Imagine having a disease that can strike at any time which can leave you blind or paralyzed for days, months, or the rest of your lifetime. Your nerve cells have a protective covering called myelin. Without myelin, the brain and spinal cord can't converse with the nerves in the rest of the body. MS gradually destroys myelin in patches throughout the brain and spinal cord.
MS is a common neurologic illness, distressing nearly 300,000 Americans. It most often attacks otherwise healthy young men and women who are often just beginning to start families and making head for progress in their lives. It is the second most common neurologic cause of disability of young adults (after head trauma) in the United States. MS is generally classified according to the pattern of disease activity, particularly the degree of recovery of function, and the presence or absence of distinct flares. In the mildest form, "relapsing-remitting", patients have definite flares lasting days to months, followed by complete recovery. Patients with incomplete recovery from a flare, but without disease progression between flares are also classified as R/R. Over time, patients evolve from the R/R form into the "secondary-progressive”. About 10 percent of patients have steadily progressive deficits without any remission from the onset of the illness, and are classified as "primary-progressive" MS.
MS symptoms are significantly diverse. Many patients have mild sensory symptoms (tingling, burning, itching, warmth), frequent urination or profound fatigue. But in the absence of detectable abnormalities, the diagnosis of MS cannot be made until key symptoms develop. The key symptoms include weakness, paralysis, tingling or numbness of the limbs, loss of vision from one or both eyes, double vision, imbalance, incoordination, slurred speech, impaired bladder and bowel control, chronic pain, and profound fatigue. Neurologic illnesses, the tendency for symptoms to spontaneously disappear (remit) and recur in multiple locations are most characteristic of MS.

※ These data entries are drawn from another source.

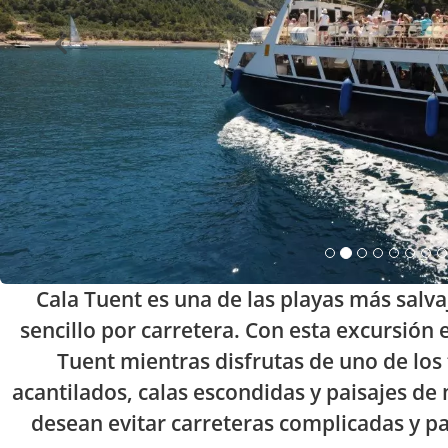
Cala Tuent es una de las playas más salvaj
sencillo por carretera. Con esta excursió
Tuent mientras disfrutas de uno de lo
acantilados, calas escondidas y paisajes de
desean evitar carreteras complicadas y pas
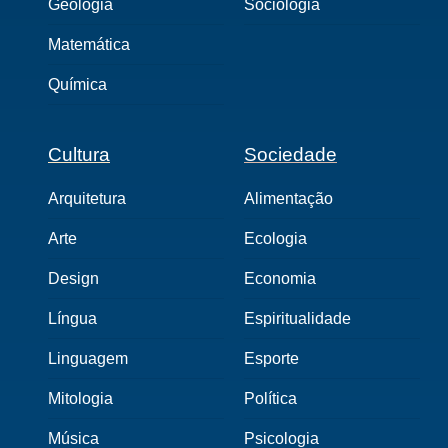
Geologia
Sociologia
Matemática
Química
Cultura
Sociedade
Arquitetura
Alimentação
Arte
Ecologia
Design
Economia
Língua
Espiritualidade
Linguagem
Esporte
Mitologia
Política
Música
Psicologia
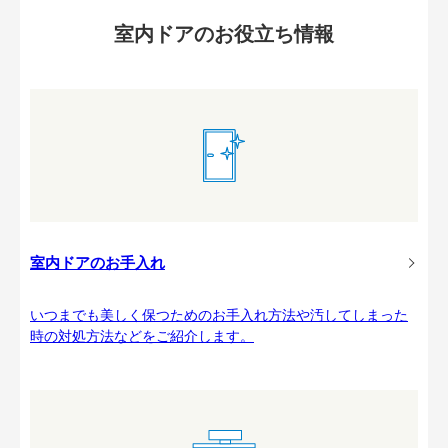
室内ドアのお役立ち情報
室内ドアのお手入れ
いつまでも美しく保つためのお手入れ方法や汚してしまった
時の対処方法などをご紹介します。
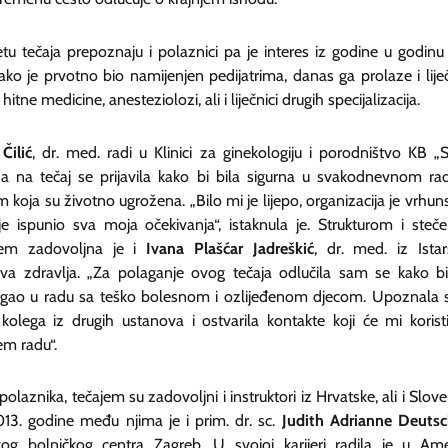
etu tečaja prepoznaju i polaznici pa je interes iz godine u godinu
Iako je prvotno bio namijenjen pedijatrima, danas ga prolaze i liječ
 hitne medicine, anesteziolozi, ali i liječnici drugih specijalizacija.
Čilić
, dr. med. radi u Klinici za ginekologiju i porodništvo KB „S
 a na tečaj se prijavila kako bi bila sigurna u svakodnevnom ra
 koja su životno ugrožena. „Bilo mi je lijepo, organizacija je vrhuns
 je ispunio sva moja očekivanja“, istaknula je. Strukturom i steč
em zadovoljna je i
Ivana Plašćar Jadreškić
, dr. med. iz Istar
a zdravlja. „Za polaganje ovog tečaja odlučila sam se kako b
ao u radu sa teško bolesnom i ozlijeđenom djecom. Upoznala
kolega iz drugih ustanova i ostvarila kontakte koji će mi koristi
em radu“.
olaznika, tečajem su zadovoljni i instruktori iz Hrvatske, ali i Sloven
13. godine među njima je i prim. dr. sc.
Judith Adrianne Deuts
čkog bolničkog centra Zagreb. U svojoj karijeri radila je u Amer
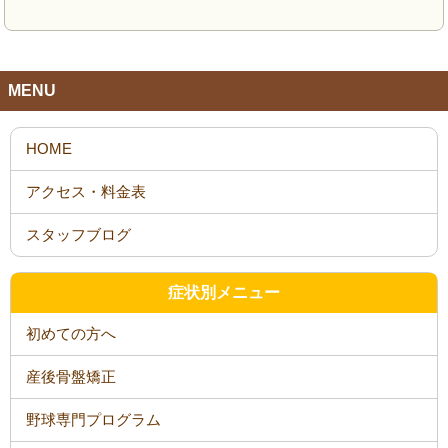
MENU
HOME
アクセス・料金表
スタッフブログ
症状別メニュー
初めての方へ
産後骨盤矯正
野球専門プログラム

The diagnosis of MS is takes place through a neurologic examination and the history of characteristic neurologic symptoms. Combined, these two confirm involvement of at least two sites within the central nervous system. Neurologists now use brain imaging technology, magnetic resonance imaging (MRI) as a primary tool for diagnosis.
Like many autoimmune disorders, MS excessively affects women --the ratio of women to men is about 2 to 1. MS is primarily a Caucasian disease, especially affecting those of northern European ancestry. Its prevalence is low in African blacks, Asians and other ethnic groups with little Caucasian admixture.
The treatment of MS is channeled by safe, well-tolerated drugs that not only speed recovery from acute flares, but also help to reduce the frequency of flares and partially retard progression of disability. Severe MS flares are generally treated with high doses of methylprednisolone, a synthetic adrenal steroid hormone similar to cortisone that has powerful effects upon the immune system and on inflammation, often shortening the flare. Betaseron and Avonex reduce the frequency of flares by about 30 percent in patients with R/R MS. Copaxone is introduced to patients with mild, early R/R disease.
Although the disorder is chronic and incorrigible, life expectancy can be normal. Most people with MS continue to walk and function with minimal disability for 20 or more years.
There is no way to prevent MS or its attacks. For individuals with RR MS, treatment with medicine may reduce the frequency of relapses and delay disability. Evade overheating your body whenever possible. Increased body temperature can provisionally make your symptoms worse by causing the nerves already affected by MS to function even more poorly.
The information on this site is not a substitute for diagnosis or treatment from a licensed medical practitioner. If you are experiencing a serious medical condition call your local emergency services or your doctor.